# READING TEXT
Fifth 'tick' point. If the Home Office proposes to create a presumption in favour of granting a licence and yet also insists that it is empowering residents then the timescales proposed are too short for this to have any practical reality. The period for notification and right to view the application should both be extended to 20 working days. It should also clarify how people are to be notified. Adverts in newspaper and notices on lampposts in the current system do not work. Notification must be by post as in the case of planning applications. At present neighbouring premises are informed by post about a planning application which may merely be for changes in some detail of the building but not about a licence application, the grant of which could have fundamental impact on their amenity.

Sixth 'tick' point. This 'presumption in favour' in the absence of objections should only extend to premises operating within the permitted hours that we have defined once planning permission has been obtained in accordance with the local authority's UDP licensing section.

Seventh 'tick' point. Please remove the word 'unreasonable'. There is no such thing as reasonable nuisance. It is either nuisance or it isn't. The burden of proof should be clarified to be merely the 'balance of probability' and with each side bearing its own costs.

A hearing should also be held for a premises wishing to operate outside permitted hours where there are objections to assess its impact on the locality. The licensing authority should have the right to refuse a application to open outside permitted hours on policy grounds alone if it conflicts with its published late night licensing policy without needing to rely on having received objections.

Eighth 'tick' point. The term the 'life of the business' should be clarified to make clear that a change of ownership, other than to subsidiary companies within a group would terminate the licence. In addition to that envisaged for the police, there should also be a right for the statutory authorities and any individual to apply to have the licence varied on reasonable grounds which also include those of nuisance.

Twelfth 'tick' point. There should be an exception to the ban on locally initiated reviews within twelve months if the licensing authority accepts that serious nuisance is being caused or there are serious threats or acts which create public order and crime and disorder concerns.

Thirteenth 'tick' point. This guidance should be published in draft form and consulted upon both widely and fairly.

49.- 51. This power is wholly inadequate and should be for a period up to 7 days and renewable thereafter for further periods of up to 7 days until such time as the licence has been reviewed. It is unduly burdensome on the police to keep making assessments every 24 hours.

In any event where is the base line of acceptability to be set? Are all existing premises which are currently licensed acceptable because the police do not have the resources to carry out their existing statutory duties and many rowdy premises remain open? If an Inspector issues a closure order will it be open to challenge because under the pre-existing system such behaviour had been tolerated?

54. We welcome this proposal.

57. The period of notice should be 10 working days in advance of the event and notified to the local authority as well as the police. Any individual in addition to the police should be able to raise an objection requesting a hearing which the licensing authority would agree to hold if it thought the objection was legitimate and material.

# QUESTIONS
1 – According to the licensing consultation response, to how many working days should the notification period and the right to view an application be extended?
2 – Continue the licensing consultation response from its last paragraph, in the same voice and numbered-point style.

# EXTRACTED RECORDS
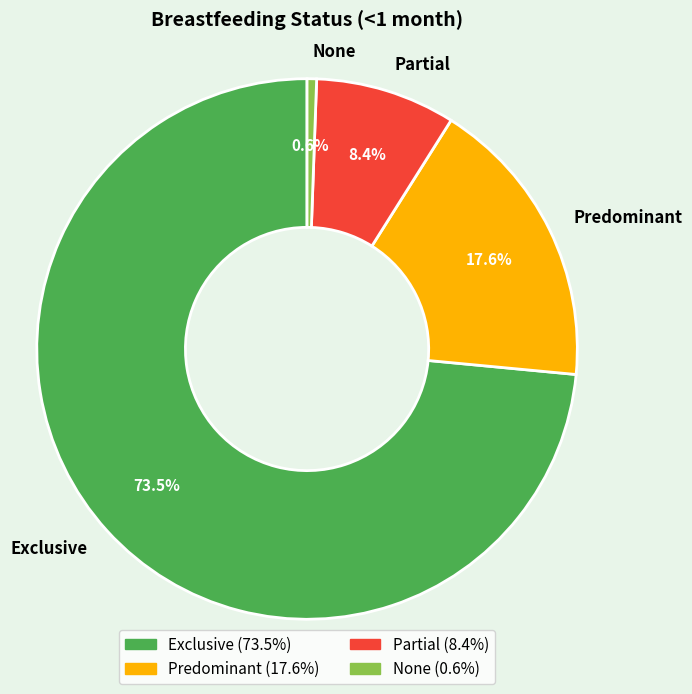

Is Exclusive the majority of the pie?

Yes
==
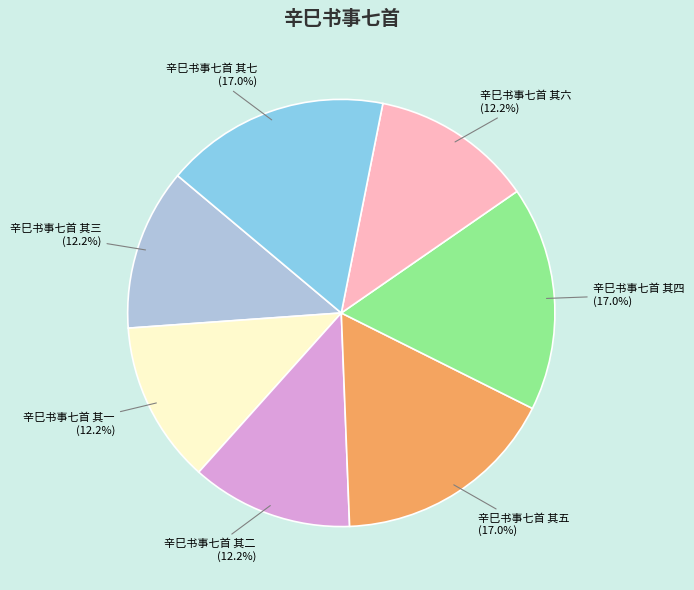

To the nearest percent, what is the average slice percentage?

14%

# EXPECTED RESPONSES
1 – 20 working days

2 –
7. Conditions and Hours

61. We disagree with this paragraph as drafted. Existing liquor licensing law at least expects that, outside permitted hours, alcohol is an ancillary activity to late night entertainment or dining and that substantial meals and soft drinks should also be available at all times to moderate its effects. That is swept away; as are any policies to control concentration of such uses with their adverse impacts on the street. To be replaced with :- the naked reality of allowing as many late night premises as wish to serve or sell alcohol as a primary activity. Is that beneficial reform helping resist a 'yob' culture and building a more civil society or just caving in to powerful trade interests?. There is no recognition whatsoever in the White Paper of the existing harmful effects of creating concentrations of premises and the effects of large numbers of people on the street going to, drinking outside, moving between and leaving premises in such areas. The potential intensification of these problems as a result of the White Paper is not even acknowledged. Nor has it been researched by the Home Office in advance of publication of this White Paper.

There should be a duty on licensing authorities to consider and set opening hours as part of the premises licence. Standard permitted hours should be retained and defined as hours between 8.00am and 11.30pm with 30 minutes drinking up time. It should then be open for an applicant to apply for a premises licence to operate outside those permitted hours and the local authority would be given the discretion to grant or refuse such an extension within the context of its own locally published (and consulted upon) licensing policy. Such extensions might be for every day of the week or at different times on particular days. There would be a duty on the licensing authority in setting this late night licensing policy to take into account the possible risks to crime and disorder, public disorder, nuisance and the effect on the locality of the cumulative effect of granting premises licences extending permitted hours. New late night licences could be refused on these policy grounds.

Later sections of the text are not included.